Work required: Convert every line in the records below into a numbered list, leaving out any blank lines.

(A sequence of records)
* START *
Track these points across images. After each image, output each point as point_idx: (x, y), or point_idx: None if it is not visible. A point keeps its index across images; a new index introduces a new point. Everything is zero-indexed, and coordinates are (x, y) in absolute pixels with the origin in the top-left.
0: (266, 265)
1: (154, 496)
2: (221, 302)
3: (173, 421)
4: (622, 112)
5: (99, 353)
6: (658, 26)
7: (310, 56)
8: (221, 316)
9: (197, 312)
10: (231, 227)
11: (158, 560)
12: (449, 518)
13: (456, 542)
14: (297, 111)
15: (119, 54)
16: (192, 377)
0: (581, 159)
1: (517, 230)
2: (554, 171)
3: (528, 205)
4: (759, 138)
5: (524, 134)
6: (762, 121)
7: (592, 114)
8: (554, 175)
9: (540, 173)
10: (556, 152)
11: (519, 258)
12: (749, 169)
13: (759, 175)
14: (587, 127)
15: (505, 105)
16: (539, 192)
* END *
Response:
1. Track these points across images. After each image, output each point as point_idx: (x, y), or point_idx: None if it is not visible. A point keeps its index across images; a new index introduces a new point. Everything is zero-indexed, and coordinates are (x, y) in absolute pixels with the origin in the top-left.
2. 0: (266, 265)
3. 1: (154, 496)
4. 2: (221, 302)
5. 3: (173, 421)
6. 4: (622, 112)
7. 5: (99, 353)
8. 6: (658, 26)
9. 7: (310, 56)
10. 8: (221, 316)
11. 9: (197, 312)
12. 10: (231, 227)
13. 11: (158, 560)
14. 12: (449, 518)
15. 13: (456, 542)
16. 14: (297, 111)
17. 15: (119, 54)
18. 16: (192, 377)
19. 0: (581, 159)
20. 1: (517, 230)
21. 2: (554, 171)
22. 3: (528, 205)
23. 4: (759, 138)
24. 5: (524, 134)
25. 6: (762, 121)
26. 7: (592, 114)
27. 8: (554, 175)
28. 9: (540, 173)
29. 10: (556, 152)
30. 11: (519, 258)
31. 12: (749, 169)
32. 13: (759, 175)
33. 14: (587, 127)
34. 15: (505, 105)
35. 16: (539, 192)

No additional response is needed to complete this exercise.